Misericordia, non sacrifici
4 luglio 2025
Mt 9,9-13
In quel tempo 9Gesù vide un uomo, chiamato Matteo, seduto al banco delle imposte, e gli disse: «Seguimi». Ed egli si alzò e lo seguì. 10Mentre sedeva a tavola nella casa, sopraggiunsero molti pubblicani e peccatori e se ne stavano a tavola con Gesù e con i suoi discepoli. 11Vedendo ciò, i farisei dicevano ai suoi discepoli: «Come mai il vostro maestro mangia insieme ai pubblicani e ai peccatori?». 12Udito questo, disse: «Non sono i sani che hanno bisogno del medico, ma i malati. 13Andate a imparare che cosa vuol dire: Misericordia io voglio e non sacrifici. Io non sono venuto infatti a chiamare i giusti, ma i peccatori».
Gesù ha appena guarito un paralitico per rivelarci che ha sulla terra il potere di rimettere i peccati. E oggi ascoltiamo un’altra liberazione dal male, un’altra manifestazione del suo perdono che ci ridà vita e libertà dalle nostre paure e catene. Vedendo un uomo seduto al banco delle imposte, un servo del denaro, Gesù lo chiama dicendogli: “Seguimi”; ed egli si alzò e lo seguì.
Matteo, un collaboratore dei romani occupanti, che poteva estorcere dal popolo tasse abusive con la forza, dunque un pubblico peccatore, appena ascoltò la chiamata di Gesù, trovò in essa la potenza che lo scioglieva dai lacci del guadagno disonesto, e subito si alzò e lo seguì. Poco dopo Gesù è a tavola con lui e i discepoli e sopraggiungono “molti pubblicani e peccatori” a mangiare con loro. Gesù, pur essendo cosa riprovevole per la mentalità del tempo, li accoglie con gioia alla sua tavola, e poi spiegherà così questo suo comportamento: “Voglio l’amore e non sacrifici”. Con questa parola di Osea è Dio stesso che dà al suo popolo la chiave per interpretare tutta la Scrittura, tutto ciò che Egli ha fatto e detto. Questa è anche l’interpretazione di Gesù, per noi del tutto vincolante.
Gesù ci ricorda che la compassione misericordiosa di Dio, che è il suo stesso Nome, è all’origine della storia di salvezza, e che l’esclusione dei peccatori e dei malati non è nelle intenzioni di Dio. Anzi egli ha sempre mandato i profeti proprio per far tornare a sé i peccatori, non per scartarli. Gesù non riconosce in Dio nessuna volontà di esclusione, e neppure di sacrifici: questi infatti narrano un Dio divoratore della vita, che esige e non che dona. Dio è invece il donatore di ogni dono e di ogni misericordia e ci supplica di avere cura e responsabilità e misericordia verso ogni prossimo e ogni creatura.
Gesù non rifiuta pubblicani e peccatori come commensali, anzi li accoglie con gioia, perché lui è il racconto più fedele del volto amorevole di Dio. Gesù lascia cadere dalle Scritture sante solo ciò che ha potere di esclusione, e così rivela tutta la gioia di Dio nell’accoglierci quando accogliamo i suoi doni, quando ci fidiamo della sua gioia per noi.
È per i malati e per i peccatori che Gesù è venuto, per andare loro incontro, per accogliere con sé gli esclusi, e la condivisione e comunione della tavola ne è l’epifania. Gesù, estraneo com’è a ogni moralismo, vede anche nei peccatori delle persone di cui prendersi cura, e non dei gaudenti da umiliare e scartare. Sa che non è mai la gioia che ci spinge a peccare, a fare torto al prossimo, bensì il dolore, l’umiliazione, e sa che nuocere non ha mai fatto felice nessuno.
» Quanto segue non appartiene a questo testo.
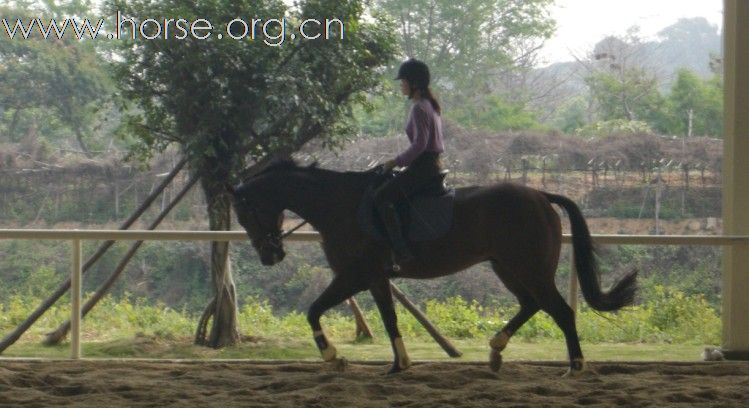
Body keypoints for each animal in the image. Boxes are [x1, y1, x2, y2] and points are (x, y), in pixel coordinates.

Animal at [225, 159, 636, 376]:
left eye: (245, 213)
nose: (270, 256)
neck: (340, 206)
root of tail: (540, 195)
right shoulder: (375, 278)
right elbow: (389, 319)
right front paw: (399, 364)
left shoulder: (354, 275)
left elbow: (313, 310)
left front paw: (333, 356)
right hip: (507, 267)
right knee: (531, 305)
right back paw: (496, 350)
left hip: (530, 269)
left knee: (562, 311)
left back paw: (575, 366)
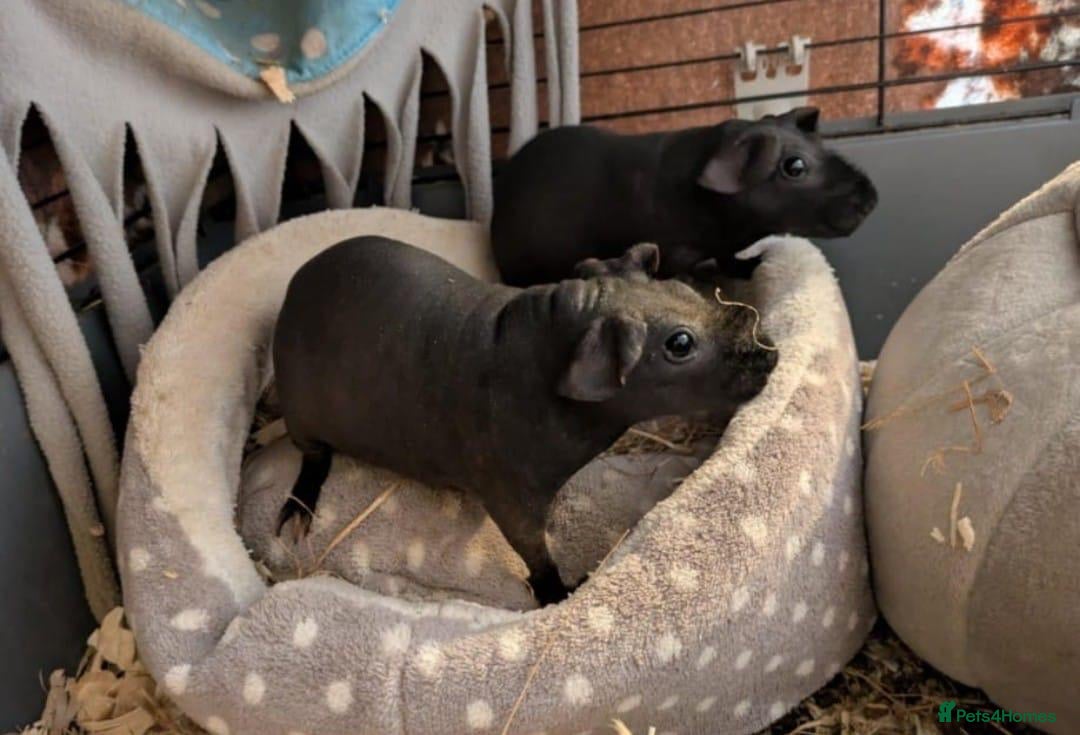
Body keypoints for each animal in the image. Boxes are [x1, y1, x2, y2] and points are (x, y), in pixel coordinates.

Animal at [272, 238, 778, 604]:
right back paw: (294, 519)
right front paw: (564, 591)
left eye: (684, 291)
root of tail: (294, 288)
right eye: (679, 343)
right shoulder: (510, 499)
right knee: (312, 459)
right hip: (301, 420)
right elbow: (536, 553)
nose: (770, 352)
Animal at [491, 107, 878, 286]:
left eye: (822, 146)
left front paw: (756, 263)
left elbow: (730, 261)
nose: (872, 198)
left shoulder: (724, 246)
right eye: (795, 166)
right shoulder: (675, 252)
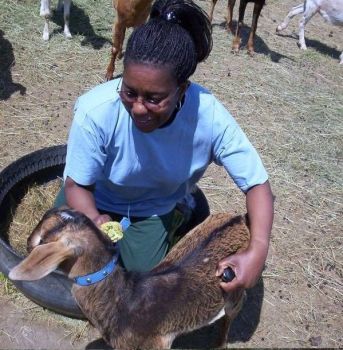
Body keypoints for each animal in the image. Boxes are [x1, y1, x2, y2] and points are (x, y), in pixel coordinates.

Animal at [9, 208, 251, 350]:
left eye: (43, 237)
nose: (28, 241)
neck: (124, 299)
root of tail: (239, 217)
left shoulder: (156, 345)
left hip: (236, 288)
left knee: (235, 309)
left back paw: (219, 343)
Ma questa misericordia totalmente gratuita e così gioiosa scandalizza gli uomini religiosi di ogni tempo. E Gesù risponde loro: “Non sono i sani che hanno bisogno del medico, ma i malati. Andate e imparate cosa significhi: misericordia voglio e non sacrifici. Non sono venuto a chiamare i giusti, ma i peccatori”.
Riconoscendoci in quei malati e peccatori per i quali Gesù è venuto, impariamo cosa significhi “misericordia voglio e non sacrifici”, accogliendo il nostro prossimo come lui ci ha accolti, e cominciando con il non escludere dalla condivisione e comunione di ogni mensa cristiana chi ci appare peccatore, perché allora, dice oggi il Vangelo, quella mensa non è cristiana.